First, Sanders had already run through several COOs, whom he had supposedly been grooming for succession. The board had been pressuring him for some time to arrange a succession plan. None of his choices had lasted; the talk in the industry was that it was impossible to work under Sanders, particularly in a leadership role, since he didn’t seem ready or willing to give up control. As I considered the possibility, a mentor of mine offered his advice in the form of a caveat: “What makes you think you will last?”
Second, even if I were to survive working under Sanders, what were AMD’s chances of success? The company was the small fry in an industry in which Intel was the supersized, and undisputed, leader. Sanders would say that he had always run the company as if its life were at stake, and in a way, it always was. Intel was the reigning champion; AMD was the permanent underdog.
Despite Sanders’ talk about the draw of running my own company, I was running a division that was, frankly, bigger than his entire organization. Motorola’s semiconductor division sales were nearly three times AMD’s net sales in 1998, reported at $2.5 billion. But, I thought, at a scrappy company like AMD, I could potentially make a big difference. Plus, AMD was farther out on the forefront of technology than I had ever been.
Ruiz took the job; he was announced as AMD’s new president and chief operating officer in January 2000. Just over two years later, Sanders retired and Ruiz was named CEO. When Ruiz took over the reins, he set about cleaning house—keeping some veterans but also getting rid of top executives (CFO Fran Barton left the company in 2001) and bringing in new talent. (Ars spoke with Ruiz in two phone interviews in February and March 2013.)
Ultimately, Ruiz found that the company wasn’t really a CPU maker anymore; rather, it was a Flash memory maker that happened to also sell microprocessors. AMD’s record profits in 2000 were due largely to its ability to sell memory to gadget makers, so Ruiz set about re-directing AMD.

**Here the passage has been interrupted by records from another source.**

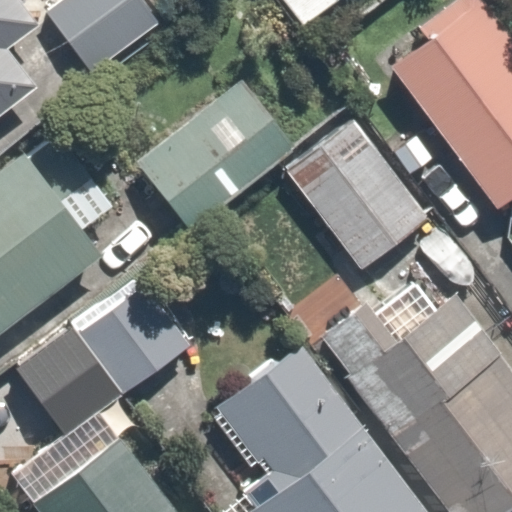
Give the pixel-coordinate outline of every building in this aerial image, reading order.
[(0,0),(0,100),(28,78),(0,42),(0,32),(21,17),(7,0),(0,0)] [(164,22),(147,0),(47,0),(36,9),(89,79),(164,22)] [(269,0),(283,18),(308,0),(269,0)] [(511,18),(498,0),(426,0),(403,17),(406,22),(368,50),(493,218),(511,203),(511,18)] [(268,142),(219,71),(105,151),(154,222),(268,142)] [(422,215),(344,110),(258,174),(336,279),(422,215)] [(0,314),(75,262),(0,155),(0,314)] [(67,429),(180,341),(124,268),(10,356),(67,429)] [(479,511),(511,488),(511,378),(448,290),(332,374),(431,511),(479,511)] [(421,511),(288,334),(195,403),(247,473),(224,490),(240,511),(421,511)] [(185,511),(123,432),(19,511),(185,511)]
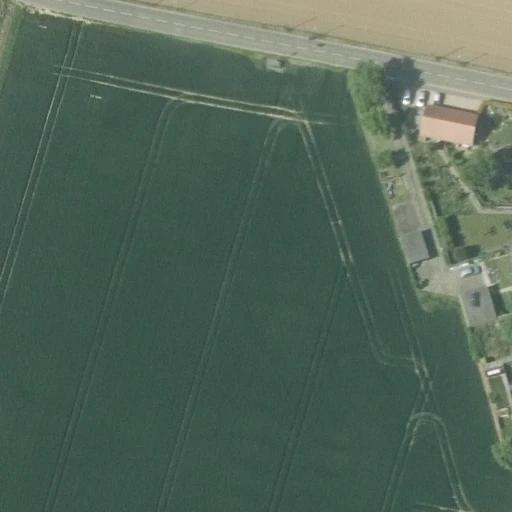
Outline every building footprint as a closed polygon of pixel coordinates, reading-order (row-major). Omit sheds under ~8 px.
[(452,116),(429,111),(423,139),(447,143),(452,116)] [(476,121),(452,116),(447,143),(470,148),(476,121)] [(410,267),(429,262),(423,234),(403,238),(410,267)] [(465,279),(469,293),(489,287),(485,273),(465,279)] [(487,290),(459,298),(469,330),(496,321),(487,290)]
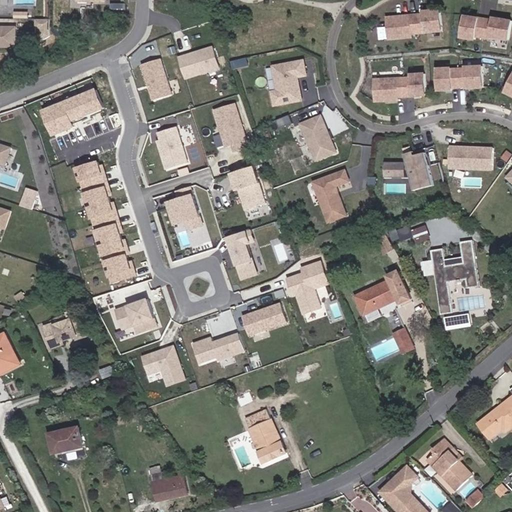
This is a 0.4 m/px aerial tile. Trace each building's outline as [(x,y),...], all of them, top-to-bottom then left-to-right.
[(106,2),(106,0),(71,0),(71,9),(94,9),(94,2),(106,2)] [(443,31),(441,10),(425,12),(425,14),(388,18),(390,40),(413,38),(412,34),(443,31)] [(510,40),(511,24),(511,21),(494,18),(494,21),(466,16),(463,37),(476,40),(477,36),(492,39),(492,37),(510,40)] [(0,48),(13,49),(13,30),(0,29),(0,48)] [(213,45),(178,56),(186,79),(220,68),(213,45)] [(160,57),(139,64),(151,102),(173,95),(160,57)] [(301,84),(299,77),(307,75),(305,61),(275,66),(280,91),(274,92),(276,105),(303,100),(299,84),(301,84)] [(484,88),(482,67),(466,68),(466,69),(452,70),(452,69),(438,69),(439,90),(453,90),(453,88),(467,87),(467,89),(484,88)] [(426,95),(425,74),(412,74),(412,78),(375,80),(376,101),(399,100),(398,97),(426,95)] [(94,89),(40,110),(50,137),(74,127),(72,122),(102,110),(94,89)] [(249,139),(236,102),(213,109),(225,147),(230,145),(239,142),(249,139)] [(338,152),(322,116),(302,124),(318,161),(338,152)] [(189,163),(177,126),(153,133),(165,171),(189,163)] [(230,145),(233,153),(242,150),(239,142),(230,145)] [(0,164),(5,166),(10,149),(0,145),(0,164)] [(493,170),(494,148),(451,147),(450,168),(493,170)] [(434,185),(429,166),(425,153),(413,157),(412,153),(405,154),(407,162),(391,162),(391,178),(412,178),(412,180),(415,180),(417,189),(434,185)] [(97,165),(95,160),(73,167),(110,285),(137,276),(132,260),(127,262),(124,252),(129,251),(125,239),(121,240),(118,234),(124,232),(114,201),(109,203),(107,196),(111,194),(102,164),(97,165)] [(444,183),(439,163),(429,166),(434,185),(434,186),(444,183)] [(254,164),(227,171),(233,191),(238,189),(244,210),(266,204),(254,164)] [(339,192),(337,186),(350,181),(346,170),(308,185),(316,206),(323,203),(330,222),(348,216),(341,197),(339,198),(337,193),(339,192)] [(165,201),(173,225),(185,222),(201,216),(192,185),(174,190),(176,197),(165,201)] [(38,191),(25,187),(19,205),(32,210),(38,191)] [(11,211),(0,207),(0,226),(5,228),(11,211)] [(185,222),(187,231),(204,225),(201,216),(185,222)] [(405,234),(401,225),(390,230),(395,239),(405,234)] [(225,236),(240,281),(257,275),(247,244),(250,243),(246,229),(225,236)] [(394,249),(386,234),(377,239),(386,254),(394,249)] [(481,287),(473,240),(461,242),(465,263),(447,266),(445,248),(432,250),(443,315),(455,313),(450,283),(467,280),(469,289),(481,287)] [(286,278),(293,297),(296,296),(303,314),(315,310),(322,307),(316,289),(330,284),(321,260),(299,267),(301,273),(286,278)] [(366,315),(400,299),(402,304),(412,298),(399,271),(389,276),(391,281),(357,297),(366,315)] [(26,299),(22,291),(14,296),(18,304),(26,299)] [(160,327),(147,294),(108,309),(117,331),(133,325),(137,336),(160,327)] [(241,315),(248,336),(287,323),(280,302),(241,315)] [(304,314),(307,321),(317,317),(315,310),(304,314)] [(76,335),(68,315),(40,326),(50,351),(65,345),(63,341),(76,335)] [(471,326),(469,315),(448,319),(449,329),(471,326)] [(416,348),(407,329),(399,332),(408,351),(416,348)] [(192,342),(199,363),(216,358),(217,362),(246,353),(239,332),(212,340),(211,336),(192,342)] [(408,351),(399,332),(396,334),(405,353),(408,351)] [(0,368),(14,362),(6,345),(11,342),(7,333),(0,336),(0,368)] [(0,375),(23,364),(11,342),(6,345),(14,362),(0,368),(0,375)] [(140,354),(147,375),(161,371),(167,387),(186,380),(174,343),(140,354)] [(240,406),(253,401),(249,393),(237,398),(240,406)] [(68,403),(66,397),(51,401),(53,408),(68,403)] [(511,397),(480,424),(492,439),(504,429),(506,432),(511,427),(511,397)] [(287,453),(267,409),(246,418),(265,462),(287,453)] [(136,422),(134,416),(114,421),(116,427),(136,422)] [(84,447),(80,427),(50,434),(55,453),(65,451),(83,447),(84,447)] [(461,462),(451,451),(454,448),(445,439),(433,450),(436,453),(429,460),(458,491),(474,475),(461,462)] [(85,455),(83,447),(65,451),(67,459),(85,455)] [(464,459),(454,448),(451,451),(461,462),(464,459)] [(428,511),(411,494),(411,483),(418,476),(409,466),(396,478),(399,481),(393,487),(390,484),(381,492),(399,511),(428,511)] [(189,494),(184,476),(169,479),(167,472),(161,473),(160,467),(151,469),(159,501),(189,494)] [(502,497),(509,490),(503,484),(496,491),(502,497)] [(486,498),(480,491),(477,494),(483,500),(486,498)] [(475,508),(483,500),(477,494),(469,501),(475,508)]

This proved more difficult than expected; despite Sanders' swashbuckling ways, Ruiz found that "Sanders had unconsciously imbued AMD with a 'second-best' mentality." As Ruiz put it in his book, "Sanders was something of a paradox. On the one hand, he was full of energy and would never accept that AMD could fail. But on the other hand, he never seemed willing to put the long-term effort into developing a strategic plan. As a result we had a mediocre customer plan, a hit-or-miss reputation, and no global strategy at all... Simply put, no one inside AMD believed AMD could beat Intel in the marketplace or even mount a serious threat—not even the head of the company."
But by the time he took over as CEO, AMD’s market share hovered around 15 percent, more or less where it had been during the previous half-decade. Ruiz tried to make AMD into a "premium" chipmaker who could sell to companies like IBM and Dell, not just to the "value" segment of the PC market. AMD had a chance to pounce, and it did so in a high-end market that AMD needed to bolster its profit margins: servers. The company's K8 architecture was designed from the start to power servers, and its Opteron chips were one of its resounding successes.